Polygamy is said to be rampant among natives despite amendments in 1995 to the Native Law. Under Rule 20(1) of the Native Court Rules 1995, bigamy or polygamy is prohibited; an offender faces a RM1,000 fine or a jail term of up to six months or both.
Section 7 of the Law Reform (Marriage & Divorce) Act 1976 also makes polygamy an offence that is punishable with a seven-year jail term.
“The varied and conflicting views and inability of the native chiefs to interpret the law leaves it in a very unsatisfactory condition,” said lawyer Priscilla Ruth Marcus.
“Some men continue to put on a subtle combative front or resistance to prohibitions against bigamy and polygamy, resulting in clandestine marriages and co-habitation. This results in quarrels in families and competing claims for the man’s estate.”

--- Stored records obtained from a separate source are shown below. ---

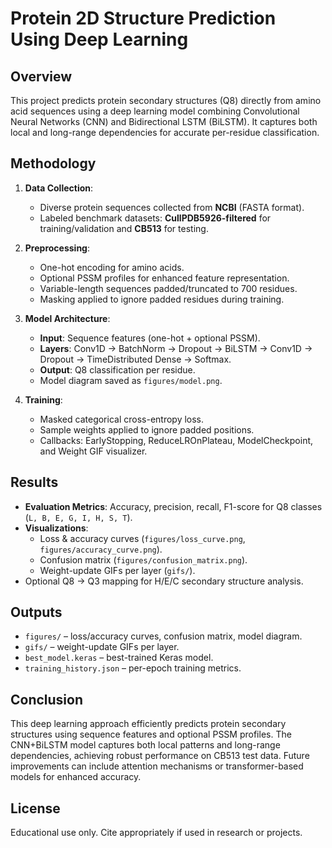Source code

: # Protein 2D Structure Prediction Using Deep Learning

## Overview
This project predicts protein secondary structures (Q8) directly from amino acid sequences using a deep learning model combining Convolutional Neural Networks (CNN) and Bidirectional LSTM (BiLSTM). It captures both local and long-range dependencies for accurate per-residue classification.

## Methodology
1. **Data Collection**:  
   - Diverse protein sequences collected from **NCBI** (FASTA format).  
   - Labeled benchmark datasets: **CullPDB5926-filtered** for training/validation and **CB513** for testing.

2. **Preprocessing**:  
   - One-hot encoding for amino acids.  
   - Optional PSSM profiles for enhanced feature representation.  
   - Variable-length sequences padded/truncated to 700 residues.  
   - Masking applied to ignore padded residues during training.

3. **Model Architecture**:  
   - **Input**: Sequence features (one-hot + optional PSSM).  
   - **Layers**: Conv1D → BatchNorm → Dropout → BiLSTM → Conv1D → Dropout → TimeDistributed Dense → Softmax.  
   - **Output**: Q8 classification per residue.  
   - Model diagram saved as `figures/model.png`.

4. **Training**:  
   - Masked categorical cross-entropy loss.  
   - Sample weights applied to ignore padded positions.  
   - Callbacks: EarlyStopping, ReduceLROnPlateau, ModelCheckpoint, and Weight GIF visualizer.

## Results
- **Evaluation Metrics**: Accuracy, precision, recall, F1-score for Q8 classes (`L, B, E, G, I, H, S, T`).  
- **Visualizations**:  
  - Loss & accuracy curves (`figures/loss_curve.png`, `figures/accuracy_curve.png`).  
  - Confusion matrix (`figures/confusion_matrix.png`).  
  - Weight-update GIFs per layer (`gifs/`).  
- Optional Q8 → Q3 mapping for H/E/C secondary structure analysis.

## Outputs
- `figures/` – loss/accuracy curves, confusion matrix, model diagram.  
- `gifs/` – weight-update GIFs per layer.  
- `best_model.keras` – best-trained Keras model.  
- `training_history.json` – per-epoch training metrics.  

## Conclusion
This deep learning approach efficiently predicts protein secondary structures using sequence features and optional PSSM profiles. The CNN+BiLSTM model captures both local patterns and long-range dependencies, achieving robust performance on CB513 test data. Future improvements can include attention mechanisms or transformer-based models for enhanced accuracy.

## License
Educational use only. Cite appropriately if used in research or projects.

One failure is that the National Policy on Women does not address the subject of bigamy and polygamy in native marriages unlike those conducted under Syariah law.
Now, the thinking is whether the draft proposals on the Native Family Law should revisit the subject in a manner that respects Adat as well.
Before 1995, native marriages were potentially polygamous. Among non-Christians, polygamy was allowed provided the consent of the first wife was obtained and a sogit (fine) was paid to her.
She could also broker the berian (dowry). In the old days, a man could marry again if the first wife was barren or in poor health, or if she did not bear any male heirs and also if he needed more help on the farm.